Termination behavior, churn prediction and rotational churn for monthly subscription contracts

Our customer, a leading European Internet company, wanted to compare customer satisfaction between brands after numerous acquisitions within their multi-brand strategy. Termination behavior was analyzed, based on niologic’s product portfolio.


Our customer had bundled products for different customer groups into different brands through acquisitions and a multi-brand strategy. Termination data was implicitly made available by the respective contract management of the brand or subsidiary, but could only be compared manually. In addition, there still were differences in the definition of key figures between brands.


niologic created a common data structure for the customer and merged the contract data of all brands in a data warehouse (DWH). In addition, the products and each’s brand product hierarchy were combined in a common group-wide product hierarchy or portfolio management. Ultimately, there were several product hierarchies for finance, marketing and sales as well as the respective subsidiary as an internal view.

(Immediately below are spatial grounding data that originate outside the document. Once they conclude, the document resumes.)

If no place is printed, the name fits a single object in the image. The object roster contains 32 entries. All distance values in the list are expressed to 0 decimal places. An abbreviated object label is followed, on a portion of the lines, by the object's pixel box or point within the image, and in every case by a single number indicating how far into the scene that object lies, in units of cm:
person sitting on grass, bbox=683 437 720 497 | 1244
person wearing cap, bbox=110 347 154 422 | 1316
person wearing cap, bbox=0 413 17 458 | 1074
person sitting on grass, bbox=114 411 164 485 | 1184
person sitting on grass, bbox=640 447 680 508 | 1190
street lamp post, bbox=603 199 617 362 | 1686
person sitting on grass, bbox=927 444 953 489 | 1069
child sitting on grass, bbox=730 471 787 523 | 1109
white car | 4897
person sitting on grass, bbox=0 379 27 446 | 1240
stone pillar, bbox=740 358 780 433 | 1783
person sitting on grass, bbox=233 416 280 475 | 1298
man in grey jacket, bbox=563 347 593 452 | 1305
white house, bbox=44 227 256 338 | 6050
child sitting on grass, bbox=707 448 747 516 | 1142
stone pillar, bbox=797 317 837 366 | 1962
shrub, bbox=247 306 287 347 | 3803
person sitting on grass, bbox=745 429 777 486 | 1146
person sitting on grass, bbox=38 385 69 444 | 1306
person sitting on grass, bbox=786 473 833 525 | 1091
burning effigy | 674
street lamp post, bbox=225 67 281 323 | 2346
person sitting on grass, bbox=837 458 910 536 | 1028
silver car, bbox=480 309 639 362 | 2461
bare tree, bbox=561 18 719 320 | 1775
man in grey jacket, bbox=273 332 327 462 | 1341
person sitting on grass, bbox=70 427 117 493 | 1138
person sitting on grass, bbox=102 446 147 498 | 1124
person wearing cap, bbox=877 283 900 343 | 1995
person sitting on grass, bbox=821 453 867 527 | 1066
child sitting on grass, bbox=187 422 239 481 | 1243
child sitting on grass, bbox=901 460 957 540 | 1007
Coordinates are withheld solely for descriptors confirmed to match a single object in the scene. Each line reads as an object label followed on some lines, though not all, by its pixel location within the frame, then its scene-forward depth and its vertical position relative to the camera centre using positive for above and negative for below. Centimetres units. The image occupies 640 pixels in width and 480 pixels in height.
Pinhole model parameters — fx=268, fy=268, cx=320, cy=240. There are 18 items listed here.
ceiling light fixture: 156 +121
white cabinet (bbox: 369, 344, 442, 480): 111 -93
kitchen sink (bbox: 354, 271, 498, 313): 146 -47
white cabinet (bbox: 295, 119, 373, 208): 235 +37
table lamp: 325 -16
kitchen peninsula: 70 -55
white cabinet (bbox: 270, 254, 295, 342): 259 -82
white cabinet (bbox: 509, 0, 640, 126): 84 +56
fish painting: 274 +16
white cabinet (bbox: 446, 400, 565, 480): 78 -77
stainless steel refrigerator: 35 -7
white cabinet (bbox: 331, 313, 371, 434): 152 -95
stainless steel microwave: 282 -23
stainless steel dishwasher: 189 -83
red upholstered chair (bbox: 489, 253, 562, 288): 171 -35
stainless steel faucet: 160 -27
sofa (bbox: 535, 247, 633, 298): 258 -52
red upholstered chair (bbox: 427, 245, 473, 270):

On the basis of the product hierarchy, as well as contract data and transaction data, additions and removals of contracts were modelled as a sparsely populated matrix. The termination behavior was predicted using Kaplan-Meier estimators and Bayes methods. The data structure was created in a column-based InMemory database to ensure high-performance analyses.

Results and customer value

Introducing a common product hierarchy for portfolio analysis, it was made possible to analyze contract changes at every level of the product portfolio. This way, individual brands could also be compared together on those levels (e.g. product group).

This also allowed analying the termination of old contracts and the simultaneous closing of new contracts (rotational churn) within a product group. The customer’s product management was thus able to draw numerous conclusions about customer behavior within the brands and flexibly compare the brand strategy to the operating result. The effects of Rotational Churn caused by the introduction of new services within the latest contracts, could thus be measured immediately after introducing portfolio management.

Customer Lifetime Value (CLV) could also be shown by individually distributing contract duration per customer or aggregated on the product hierarchy levels (simply put: distribution * sales). Therefore, it was no longer necessary to resort to individual averaging or precalculations. Also, the CLV could be compared between brands.